Des organisations qui doivent évoluer

 

La notion d'abonnement change. Auparavant synonyme d'enfermement - c'était l'argument de Free pour son irruption dans le marché des mobiles -, il faut désormais voir l'abonnement comme un concept de paiement à l'utilisation. S'abonner revient à donner ses coordonnées bancaires, puis user quand on en a envie du produit, pour être facturé en proportion de manière automatique. «Le consommateur ne veut plus payer pour ce qu'il n'utilise pas», prévient Philippe Jourdan. Les forfaits illimités auraient-ils des limites? Pas s'il reste avantageux, bien sûr. D'autant plus que le paiement totalement personnalisé est parfois complexe à mettre en œuvre

 

Mais le marché est-il prêt? «Du côté des entreprises, l'abonnement demande une qualité de service irréprochable, mais surtout des moyens de résiliation extrêmement simplifié», prévient Philippe Jourdan. L'abonné revêt l'apparat du consommateur idéal. Fidélisé au maximum, il assure à l'entreprise un chiffre d'affaires minimum. D'autant plus intéressant dans une financiarisation extrême de l'économie, où les actionnaires veulent un futur concret. «Mais fidéliser un consommateur ne veut pas dire l'empêcher de partir», assure Philippe Jourdan.

 

Et sur ce point, les organisations doivent encore changer leur mentalité. «Plutôt que de lui compliquer les démarches de résiliation, autant donner au client les bonnes raisons de rester», explique le consultant. Sur le site d'information Mediapart, l'abonnement s'effectue en un clic.
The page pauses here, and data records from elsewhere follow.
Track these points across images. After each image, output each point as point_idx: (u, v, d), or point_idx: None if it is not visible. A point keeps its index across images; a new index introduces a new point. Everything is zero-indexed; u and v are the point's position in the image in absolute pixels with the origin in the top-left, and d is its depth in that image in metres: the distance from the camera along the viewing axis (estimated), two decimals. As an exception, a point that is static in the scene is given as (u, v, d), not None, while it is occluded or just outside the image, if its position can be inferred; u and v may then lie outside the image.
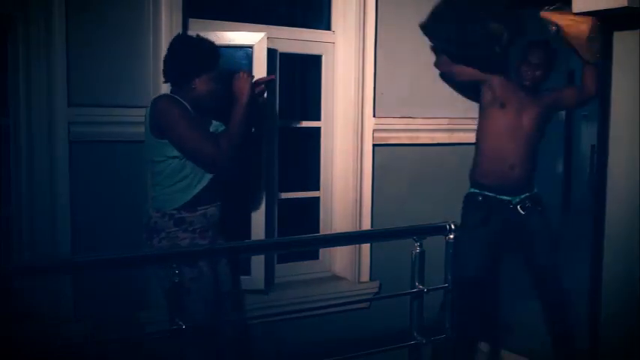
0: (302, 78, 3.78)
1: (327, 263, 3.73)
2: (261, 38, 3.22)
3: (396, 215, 3.62)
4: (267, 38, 3.24)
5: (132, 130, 2.90)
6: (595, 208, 3.34)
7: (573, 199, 7.45)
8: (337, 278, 3.69)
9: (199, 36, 2.81)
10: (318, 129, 3.66)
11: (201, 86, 2.75)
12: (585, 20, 3.07)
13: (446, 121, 3.80)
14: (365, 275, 3.65)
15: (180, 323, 1.88)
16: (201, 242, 2.77)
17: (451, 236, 2.25)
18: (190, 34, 2.87)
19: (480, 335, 3.75)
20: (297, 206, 3.67)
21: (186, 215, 2.74)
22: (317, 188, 3.68)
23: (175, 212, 2.73)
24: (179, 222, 2.73)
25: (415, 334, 2.22)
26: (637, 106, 3.12)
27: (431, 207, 3.68)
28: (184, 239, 2.73)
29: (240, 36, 3.23)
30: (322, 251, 3.71)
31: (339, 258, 3.70)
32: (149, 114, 2.71)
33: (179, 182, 2.73)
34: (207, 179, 2.77)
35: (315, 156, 3.67)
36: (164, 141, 2.68)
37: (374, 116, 3.61)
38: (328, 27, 3.63)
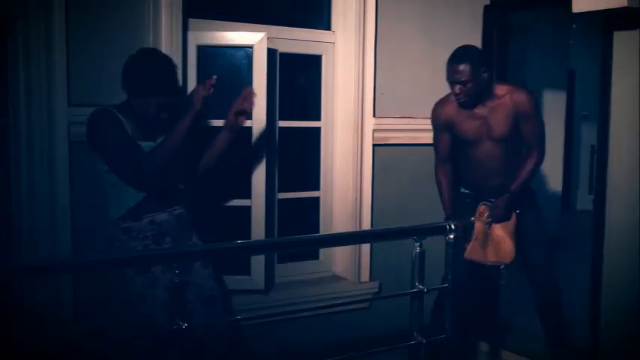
0: (302, 78, 3.78)
1: (327, 263, 3.73)
2: (261, 38, 3.22)
3: (396, 215, 3.62)
4: (267, 38, 3.24)
5: (132, 130, 2.89)
6: (595, 208, 3.34)
7: (573, 199, 7.46)
8: (337, 278, 3.69)
9: (163, 56, 2.73)
10: (318, 129, 3.66)
11: (139, 106, 2.67)
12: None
13: (446, 121, 3.80)
14: (365, 275, 3.65)
15: (180, 323, 1.88)
16: (156, 248, 2.71)
17: (451, 236, 2.25)
18: (152, 53, 2.76)
19: (481, 335, 3.75)
20: (297, 206, 3.67)
21: (132, 224, 2.70)
22: (317, 188, 3.68)
23: (120, 222, 2.71)
24: (127, 231, 2.70)
25: (415, 334, 2.22)
26: (637, 106, 3.12)
27: (431, 207, 3.67)
28: (135, 247, 2.69)
29: (240, 36, 3.24)
30: (322, 251, 3.71)
31: (339, 258, 3.70)
32: (86, 127, 2.68)
33: (120, 194, 2.70)
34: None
35: (315, 156, 3.67)
36: (96, 154, 2.68)
37: (374, 116, 3.61)
38: (328, 27, 3.63)
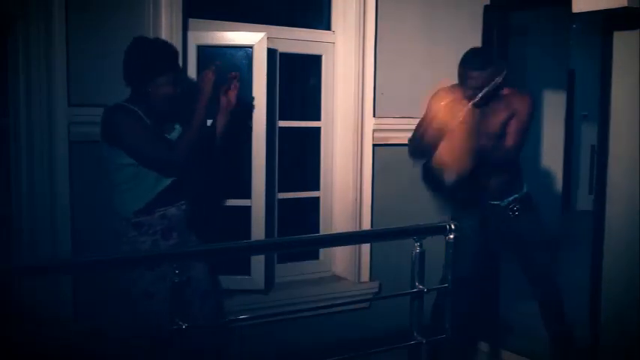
0: (302, 78, 3.78)
1: (327, 263, 3.73)
2: (261, 38, 3.22)
3: (396, 215, 3.62)
4: (267, 38, 3.24)
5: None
6: (595, 208, 3.34)
7: (573, 199, 7.46)
8: (337, 278, 3.69)
9: (158, 39, 2.78)
10: (318, 129, 3.66)
11: (155, 91, 2.68)
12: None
13: (446, 121, 3.80)
14: (365, 275, 3.65)
15: (180, 323, 1.88)
16: (164, 243, 2.73)
17: (451, 236, 2.24)
18: (147, 38, 2.81)
19: (481, 335, 3.75)
20: (297, 206, 3.67)
21: (143, 219, 2.71)
22: (317, 188, 3.68)
23: (132, 217, 2.71)
24: (137, 226, 2.71)
25: (415, 334, 2.22)
26: (637, 106, 3.12)
27: (431, 207, 3.68)
28: (144, 242, 2.70)
29: (240, 36, 3.24)
30: (322, 251, 3.71)
31: (339, 258, 3.70)
32: (101, 123, 2.69)
33: (135, 188, 2.71)
34: (164, 183, 2.75)
35: (315, 156, 3.67)
36: (117, 149, 2.67)
37: (374, 116, 3.61)
38: (328, 27, 3.63)
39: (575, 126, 7.37)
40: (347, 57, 3.57)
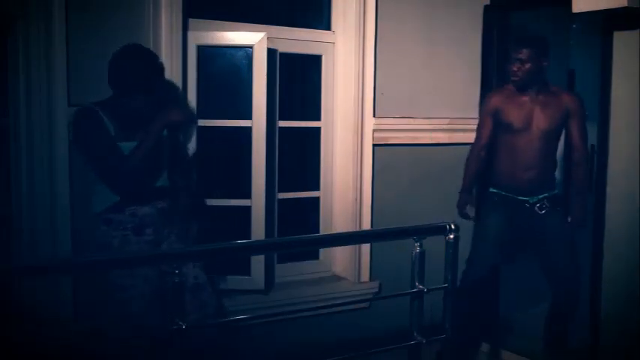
0: (302, 78, 3.78)
1: (327, 263, 3.73)
2: (261, 38, 3.22)
3: (396, 215, 3.62)
4: (267, 38, 3.24)
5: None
6: (595, 208, 3.34)
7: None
8: (337, 278, 3.69)
9: (148, 51, 2.78)
10: (318, 129, 3.66)
11: (129, 103, 2.72)
12: None
13: (446, 121, 3.80)
14: (365, 275, 3.65)
15: (180, 323, 1.88)
16: (136, 239, 2.75)
17: (451, 236, 2.24)
18: (138, 49, 2.76)
19: (481, 335, 3.75)
20: (297, 206, 3.67)
21: (113, 216, 2.74)
22: (317, 188, 3.68)
23: (103, 213, 2.75)
24: (107, 222, 2.75)
25: (415, 334, 2.22)
26: (637, 106, 3.12)
27: (431, 207, 3.68)
28: (115, 237, 2.74)
29: (240, 36, 3.24)
30: (322, 251, 3.71)
31: (339, 258, 3.70)
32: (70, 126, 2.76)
33: (104, 187, 2.74)
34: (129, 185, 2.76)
35: (315, 156, 3.67)
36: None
37: (374, 116, 3.61)
38: (328, 27, 3.63)
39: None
40: (347, 57, 3.57)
Il faut envoyer une lettre pour le service de Pass Location de la Fnac et pour le résilier, et supprimer l'abonnement oblige à payer trois mois de location. Doit-on citer les assurances? Un frein absolu pour certaines personnes. La loi Chatel auparavant, puis la loi Hamon sur la consommation plus récemment ont facilité les démarches de résiliation. Netflix et Auchan également. Pour leur service, le désengagement se fait en un clic. «Suspendre, prolonger, modifier son abonnement simplement. Voilà les solutions qu'il faut mettre en place», conseille Philippe Van Hove. Une nouvelle manière de penser pour les entreprises, pour qui les systèmes de facturation n'étaient pas orientées consommateurs, mais découlaient des problématiques logistiques qui leur étaient propres.

 

Philippe Van Hove, directeur Europe du Sud pour Zuora :

«Le paiement à l'usage pose une question au niveau de la gestion des données»

 

 

Existe-t-il des contraintes techniques à la mise en place de la consommation par abonnement?

Philippe Van Hove. Mettre en place un nouveau système de consommation où le client contrôle ses usages pose un problème de gestion des données. Suivre les flux logistiques et la facturation sont beaucoup plus complexes à mettre en œuvre. La facturation, par exemple, doit se faire par mois, par trimestre ou même de façon totalement personnalisée. Elle doit prendre en compte tous les supports sur lesquels la commande a été faite. Le prix lui-même devient personnalisé. Cela demande une très grande réactivité.


En quoi est-ce une contrainte par rapport à ce qui se faisait avant?

P.V.H. Adaptés aux grosses industries manufacturières et orientés fabricants, les logiciels de gestion informatique, comme Oracle ou SAP, sont très lourds à mettre en place. Ils sont aussi très chers, pouvant atteindre plusieurs dizaines de millions d'euros. Avec la consommation à l'usage, nous ne sommes plus dans le modèle classique, mais orientés consommateurs. Créée en 2007, Zuora fonctionne aussi par abonnement, en mode Saas (Software as a service), c'est-à-dire que notre logiciel est en ligne et que les entreprises n'ont qu'à se connecter sur les serveurs pour l'utiliser.